その愛の終わりに
翌朝の十時頃、宣言通り義直がやって来た。
診療所の周辺は道が舗装されていないため、自動車が入ってくるとガタガタとうるさく音が鳴る。
二階の窓から義直の自動車を見つけると、山川は小間使いを使いに出し、家の中を無人の状態にした。
これから義直とする話の内容は、誰にも聞かれたくなかった。
ほどなくして、下男も運転手も伴わずに、義直が一人で山川家の玄関を叩いた。
「遅かったな」
義直の目を見ずに、山川は低い声で言った。
「寄るところがあったからな。

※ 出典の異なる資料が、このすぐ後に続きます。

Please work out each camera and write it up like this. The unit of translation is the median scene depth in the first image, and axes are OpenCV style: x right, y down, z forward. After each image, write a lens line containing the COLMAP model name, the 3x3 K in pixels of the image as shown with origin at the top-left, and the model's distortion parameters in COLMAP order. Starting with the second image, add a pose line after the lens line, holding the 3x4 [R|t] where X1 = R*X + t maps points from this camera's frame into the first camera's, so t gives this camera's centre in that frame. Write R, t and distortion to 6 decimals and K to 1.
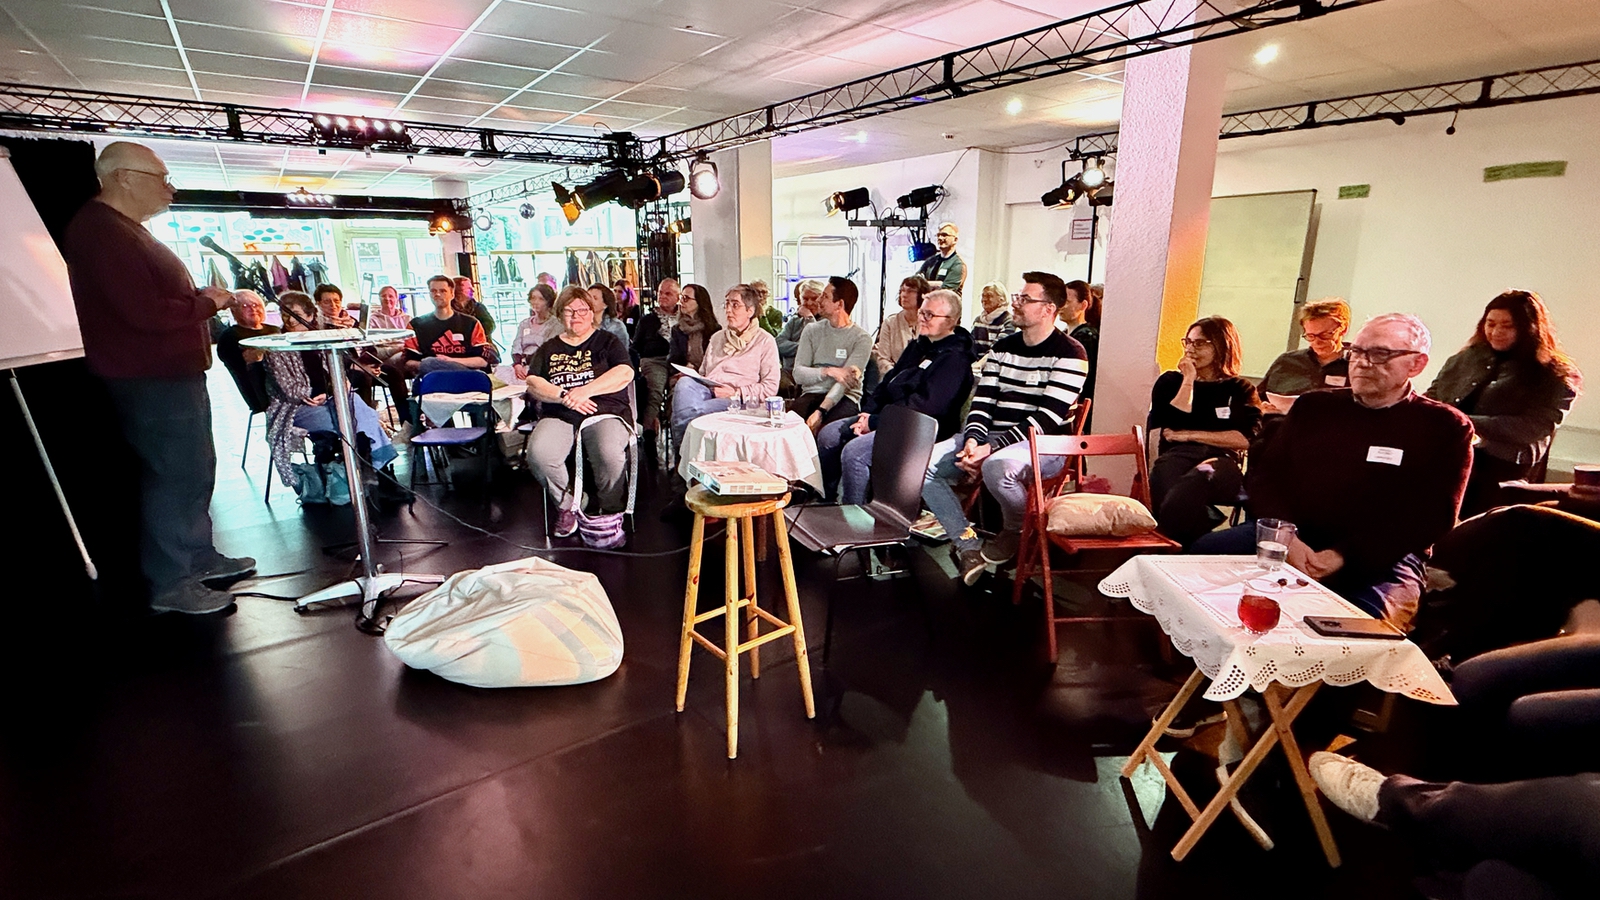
lens RADIAL K [[722.0, 0, 798.7], [0, 722.0, 446.2], [0, 0, 1]] dist [0.003620, -0.000603]
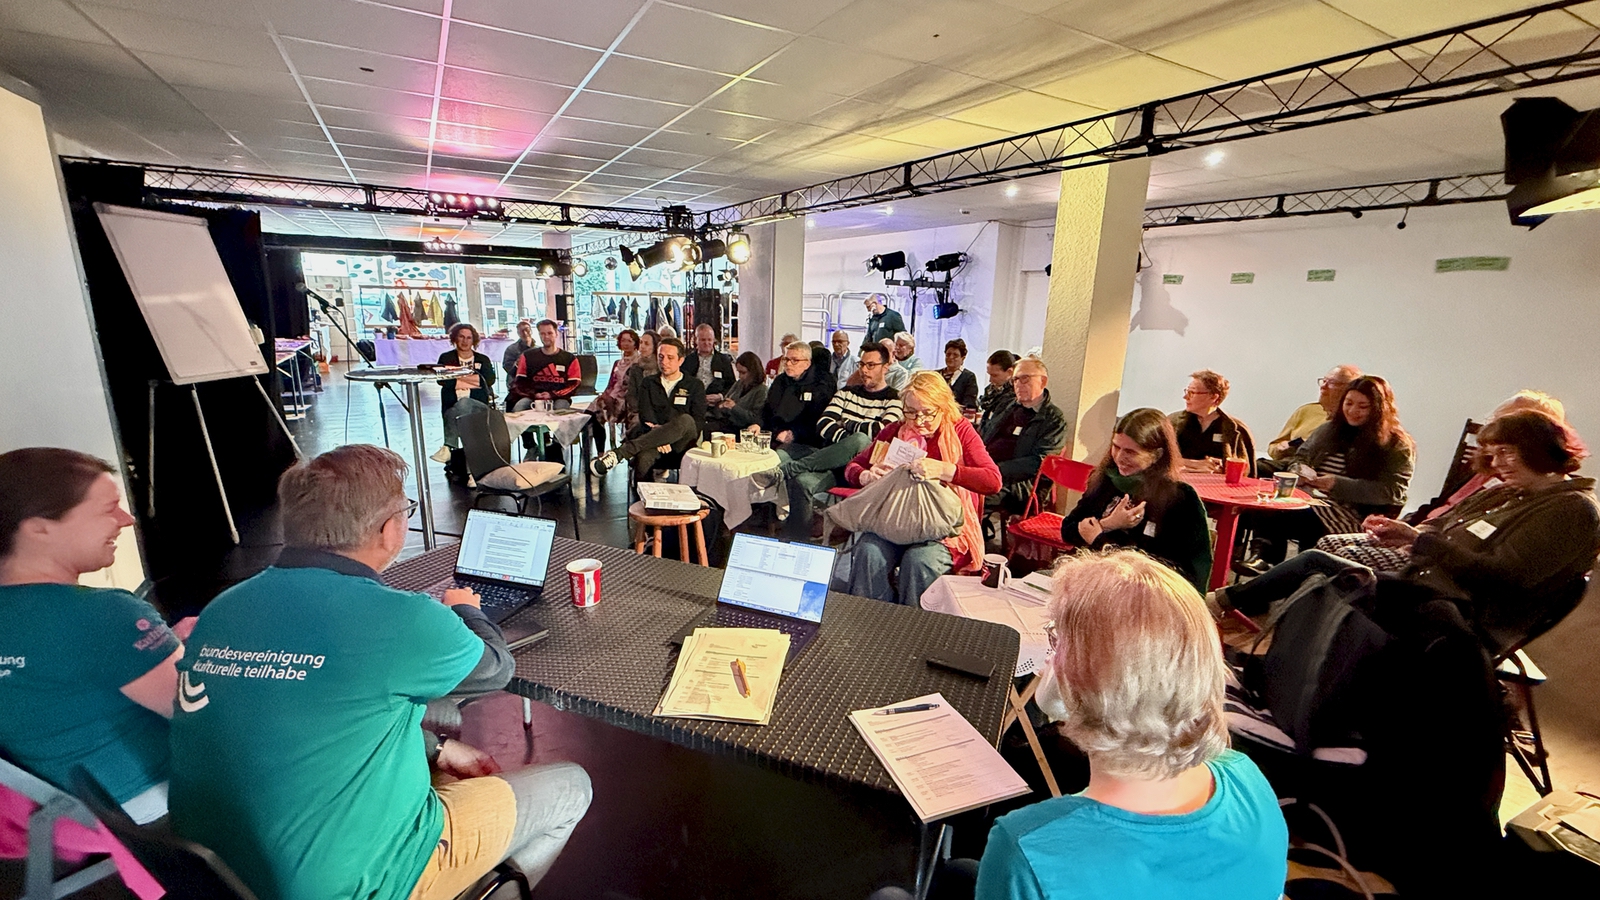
lens RADIAL K [[665.4, 0, 800.6], [0, 665.4, 454.6], [0, 0, 1]] dist [0.000917, 0.000175]
pose [[0.993235, 0.058057, -0.100562, 0.092546], [-0.061054, 0.997770, -0.026982, -0.005175], [0.098771, 0.032939, 0.994565, -0.064435]]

それより山川、一発殴らせろ」
そう言うや否や、義直の拳が山川の右頬にめり込んだ。
動きは見切っていたが、あえて山川は抵抗をせずに拳を受け入れた。
口内が切れ、血を地面に吐き出すと、自然と義直と目が合う。
「よくも人の女を……この裏切り者!」
自分で言葉にしているうちにまた怒りが湧いてきたのか、義直は再び拳を振りかざした。
しかし今度は、山川がその腕を掴む。
「なんとでも言え!お前が彼女を幸せにしていれば、俺はこの気持ちを抑えただろう。だが今、彼女はお前を見切り、俺を選んだ!」
「お前、本気でそう言っているのか?」
突然、にたりとほの暗い笑みを浮かべる義直に、山川は形容しがたい気持ち悪さを感じ、無意識に腕を放していた。

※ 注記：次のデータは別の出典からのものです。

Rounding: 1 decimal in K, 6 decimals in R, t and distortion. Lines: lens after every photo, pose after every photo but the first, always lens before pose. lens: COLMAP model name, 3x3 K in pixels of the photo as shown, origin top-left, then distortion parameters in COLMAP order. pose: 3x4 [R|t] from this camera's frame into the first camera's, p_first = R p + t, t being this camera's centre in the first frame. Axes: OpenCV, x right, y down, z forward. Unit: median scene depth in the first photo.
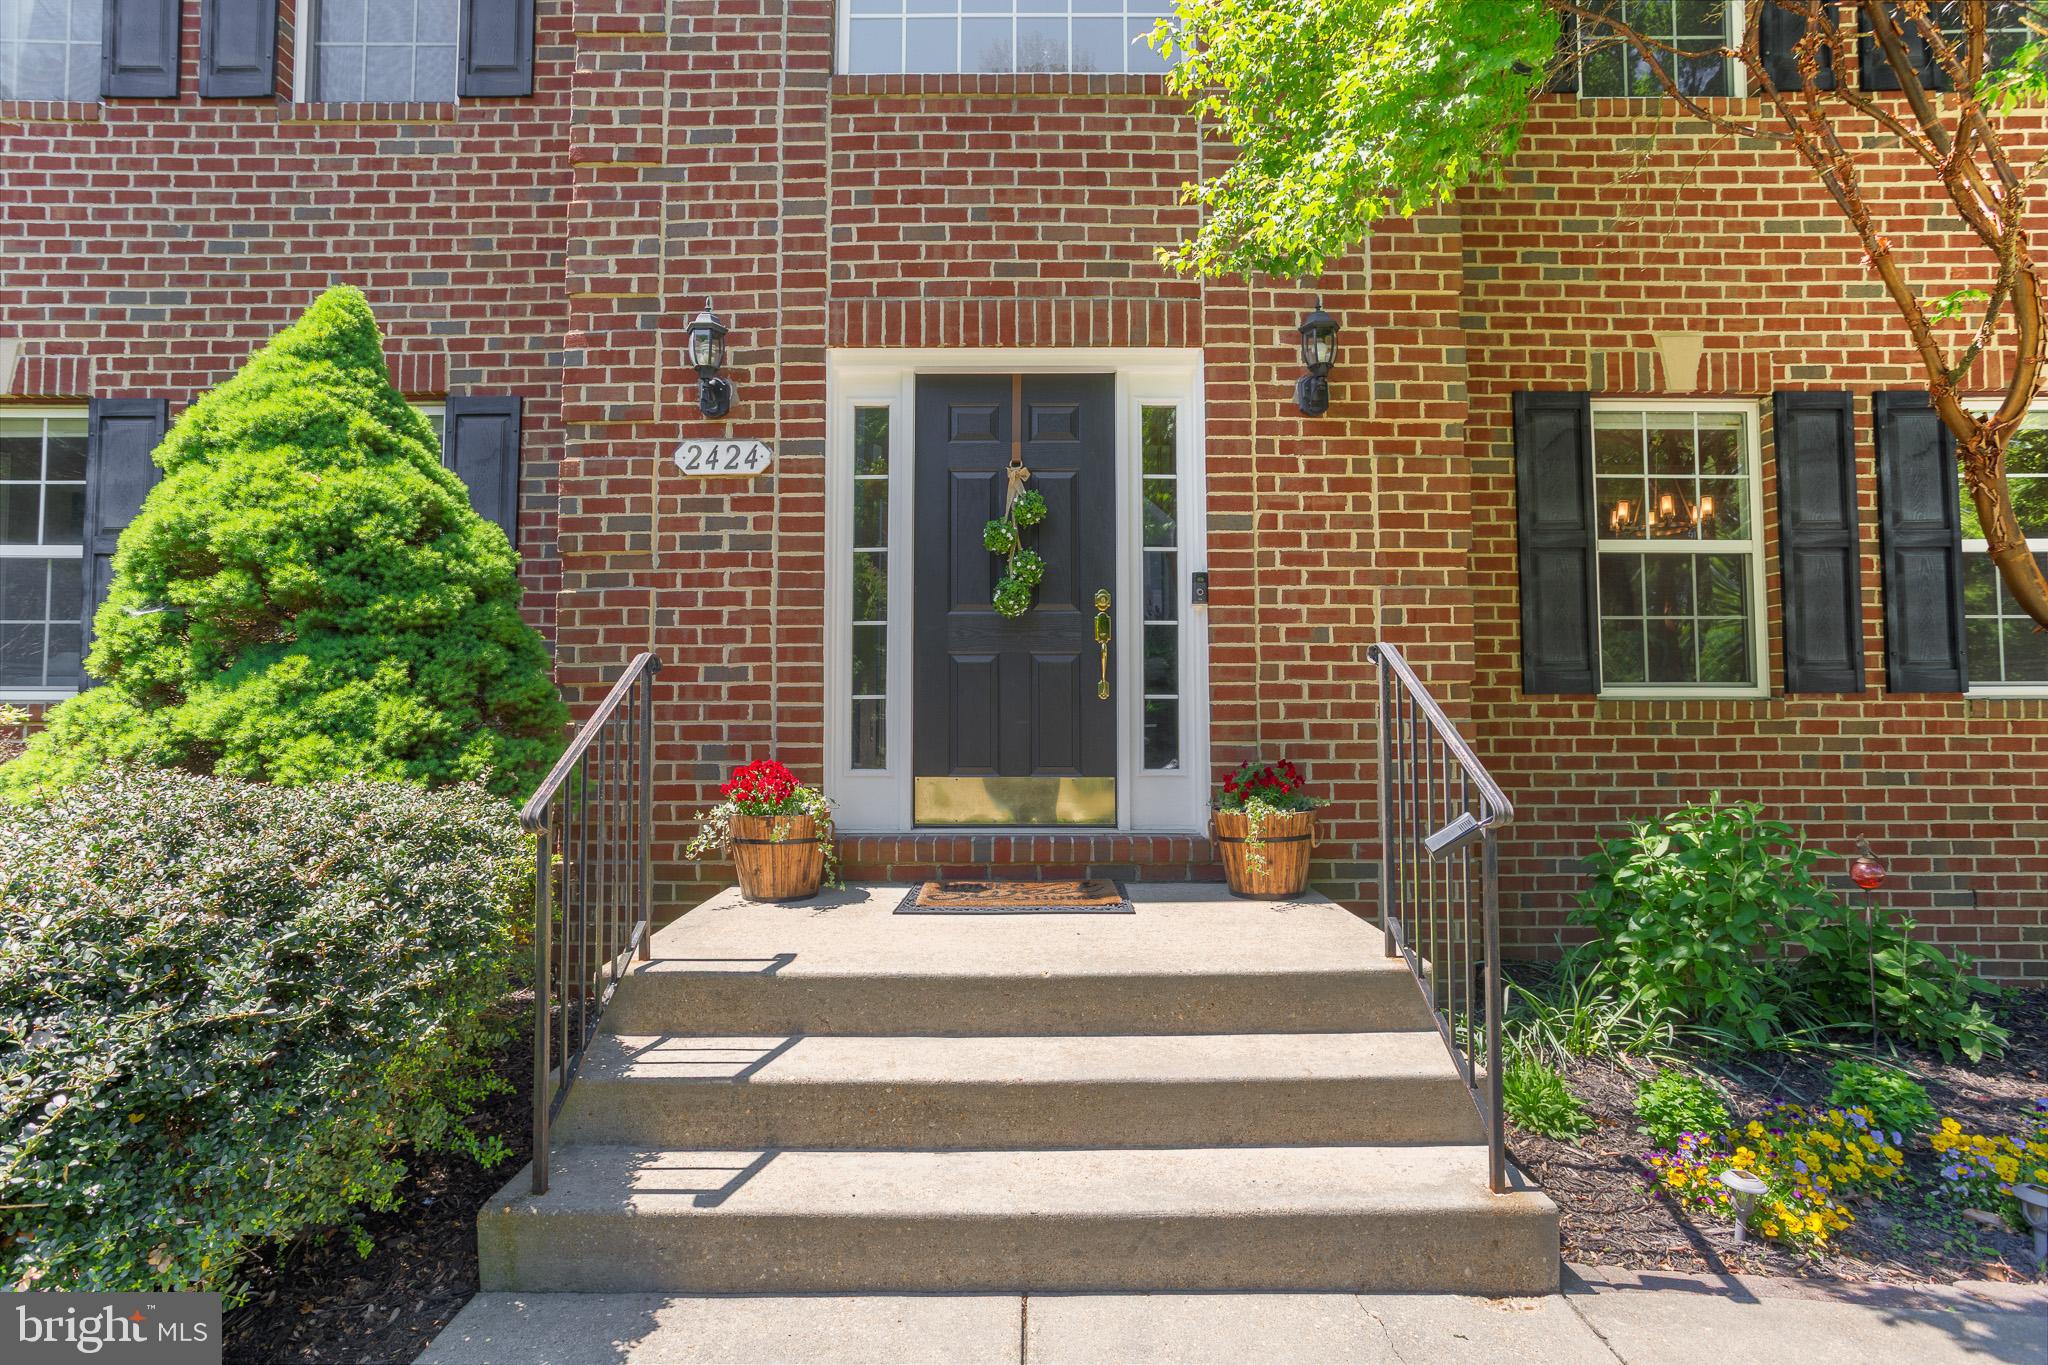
lens RADIAL K [[1000.4, 0, 1020.8], [0, 1000.4, 674.9], [0, 0, 1]] dist [-0.030182, 0.018808]
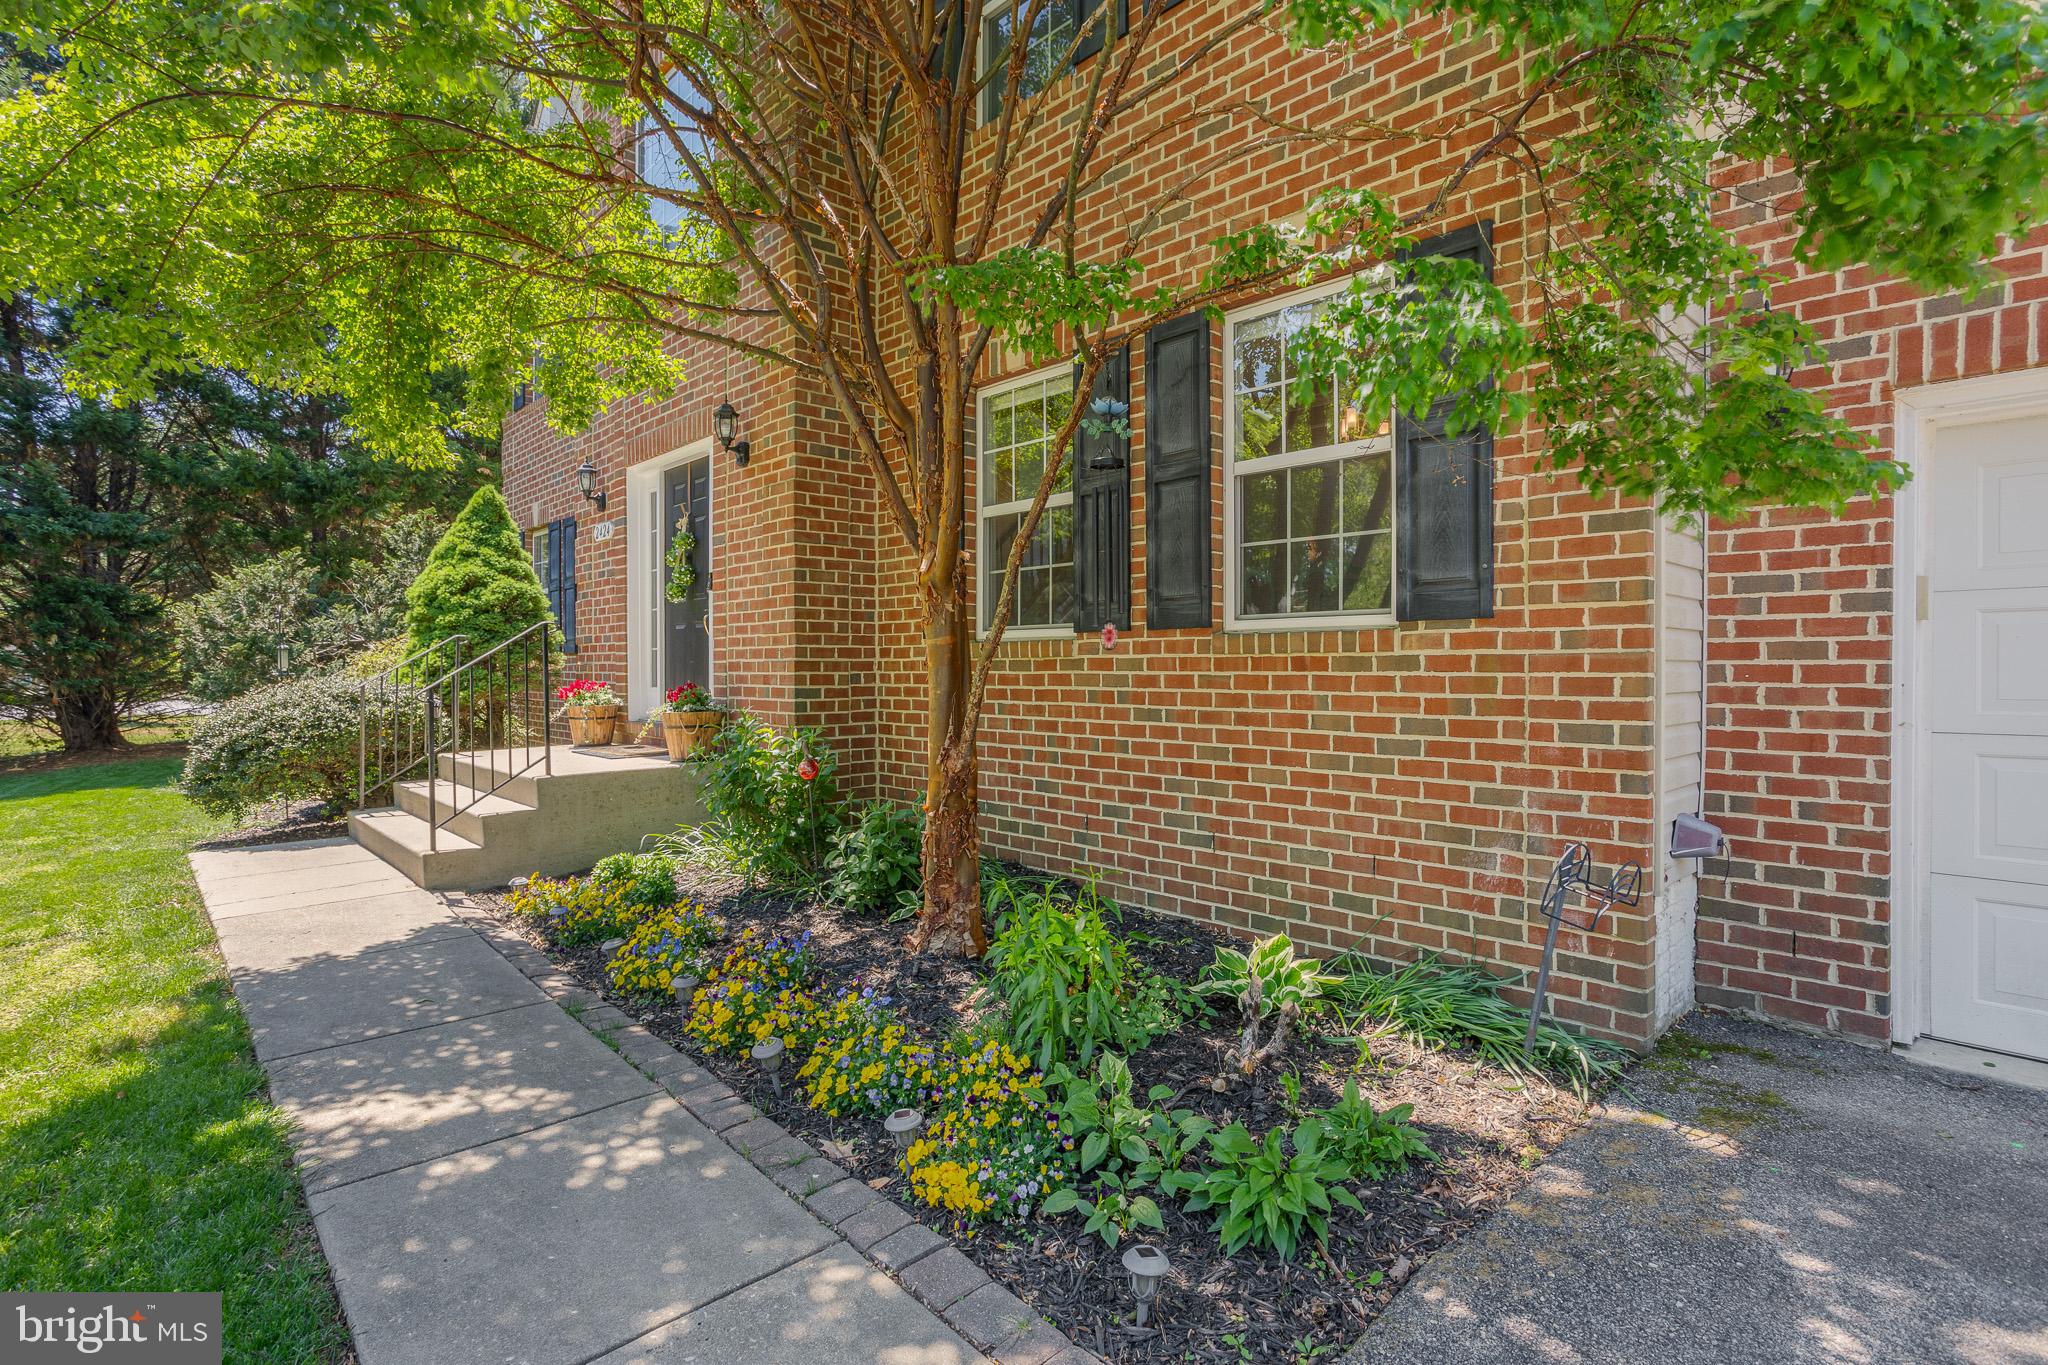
lens RADIAL K [[1000.4, 0, 1009.0], [0, 1000.4, 684.6], [0, 0, 1]] dist [-0.030182, 0.018808]
pose [[0.672429, 0.013374, -0.740041, 1.534725], [0.038497, 0.997852, 0.053012, 0.014282], [0.739160, -0.064136, 0.670470, 0.208661]]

「美都子がお前を愛したのは事実だが、俺と離縁する可能性はまったくなくなった」
「……どういうことだ?」
嫌な予感に指先から急速に冷えていくが、山川はそれを無視して義直を睨んだ。
「妊娠していたんだよ。俺の子供をな」
その一言に、力という力が一気に抜ける。
淡く夢見ていた美都子との穏やかな生活が、音を立てて崩れていった。
「もうお前には会いたくないそうだ。今後、美都子がお前と会うことはもうないだろう」
「嘘だ」
咄嗟に吐いた否定の言葉を肉付けするため、山川は続けて畳み掛けた。
「美都子さんなら、直接俺にそう言うはずだ。簡単に諦められるくらいなら、俺の手を取ることを躊躇わなかっただろう」
「お前が知っている美都子は昨日までの美都子だ。それより、一つ聞きたい。他の男の子供を妊娠しているとわかっても、お前は美都子を愛せるのか?」
即答しようと口を開いた山川だが、そこから言葉は出なかった。
当然だ、愚問だ、と声高に言いたい。
だが、美都子の妊娠をいまだに信じられない自分がいて、頭のなかにあらゆる言葉が浮かんでは消えていた。